Requirement – Retype the material, please. Every line must match.

•••••

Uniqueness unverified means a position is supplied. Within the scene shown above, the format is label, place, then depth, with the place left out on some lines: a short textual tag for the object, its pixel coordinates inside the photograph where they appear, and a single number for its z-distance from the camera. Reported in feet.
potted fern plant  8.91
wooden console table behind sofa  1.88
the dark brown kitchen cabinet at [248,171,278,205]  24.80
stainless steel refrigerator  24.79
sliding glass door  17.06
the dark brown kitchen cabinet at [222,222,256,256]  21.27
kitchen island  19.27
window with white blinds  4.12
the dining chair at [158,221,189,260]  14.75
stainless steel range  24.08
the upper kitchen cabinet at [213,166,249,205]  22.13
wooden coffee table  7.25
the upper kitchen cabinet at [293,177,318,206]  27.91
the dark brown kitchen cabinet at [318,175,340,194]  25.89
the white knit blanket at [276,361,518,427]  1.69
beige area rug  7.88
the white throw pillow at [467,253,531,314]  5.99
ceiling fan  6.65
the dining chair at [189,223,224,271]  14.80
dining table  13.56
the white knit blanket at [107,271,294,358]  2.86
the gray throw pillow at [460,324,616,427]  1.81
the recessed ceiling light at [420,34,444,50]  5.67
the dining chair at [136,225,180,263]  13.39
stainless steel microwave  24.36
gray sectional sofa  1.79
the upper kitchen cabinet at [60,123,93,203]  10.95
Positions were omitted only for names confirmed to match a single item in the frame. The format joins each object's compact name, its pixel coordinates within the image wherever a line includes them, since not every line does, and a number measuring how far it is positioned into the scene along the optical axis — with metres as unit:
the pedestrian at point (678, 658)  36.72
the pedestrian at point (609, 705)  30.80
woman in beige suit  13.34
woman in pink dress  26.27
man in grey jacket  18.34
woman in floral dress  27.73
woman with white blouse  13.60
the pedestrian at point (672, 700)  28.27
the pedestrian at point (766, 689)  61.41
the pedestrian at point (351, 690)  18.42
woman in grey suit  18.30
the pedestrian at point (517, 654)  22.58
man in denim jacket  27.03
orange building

•••••

Solution to the problem –
Uniqueness unverified means a position is supplied. Within the scene shown above, the format is label, place, then depth, with the place left out on some lines: a short textual tag for the object, its pixel coordinates inside the photograph where they appear, and a single number for its z-distance from the camera. Reported in feet.
potted fern plant  8.91
wooden console table behind sofa  1.88
the dark brown kitchen cabinet at [248,171,278,205]  24.80
stainless steel refrigerator  24.79
sliding glass door  17.06
the dark brown kitchen cabinet at [222,222,256,256]  21.27
kitchen island  19.27
window with white blinds  4.12
the dining chair at [158,221,189,260]  14.75
stainless steel range  24.08
the upper kitchen cabinet at [213,166,249,205]  22.13
wooden coffee table  7.25
the upper kitchen cabinet at [293,177,318,206]  27.91
the dark brown kitchen cabinet at [318,175,340,194]  25.89
the white knit blanket at [276,361,518,427]  1.69
beige area rug  7.88
the white throw pillow at [467,253,531,314]  5.99
ceiling fan  6.65
the dining chair at [189,223,224,271]  14.80
dining table  13.56
the white knit blanket at [107,271,294,358]  2.86
the gray throw pillow at [460,324,616,427]  1.81
the recessed ceiling light at [420,34,444,50]  5.67
the dining chair at [136,225,180,263]  13.39
stainless steel microwave  24.36
gray sectional sofa  1.79
the upper kitchen cabinet at [60,123,93,203]  10.95
Positions were omitted only for names confirmed to match a single item in the frame. The format joins each object's compact name, its pixel coordinates within the image wherever a line includes them, since not every line does, and a number measuring how far it is positioned into the scene along the optical axis — with metres as unit:
the pedestrian at point (678, 658)  36.72
the pedestrian at point (609, 705)  30.80
woman in beige suit  13.34
woman in pink dress  26.27
man in grey jacket  18.34
woman in floral dress  27.73
woman with white blouse  13.60
the pedestrian at point (672, 700)  28.27
the pedestrian at point (766, 689)  61.41
the pedestrian at point (351, 690)  18.42
woman in grey suit  18.30
the pedestrian at point (517, 654)  22.58
man in denim jacket  27.03
orange building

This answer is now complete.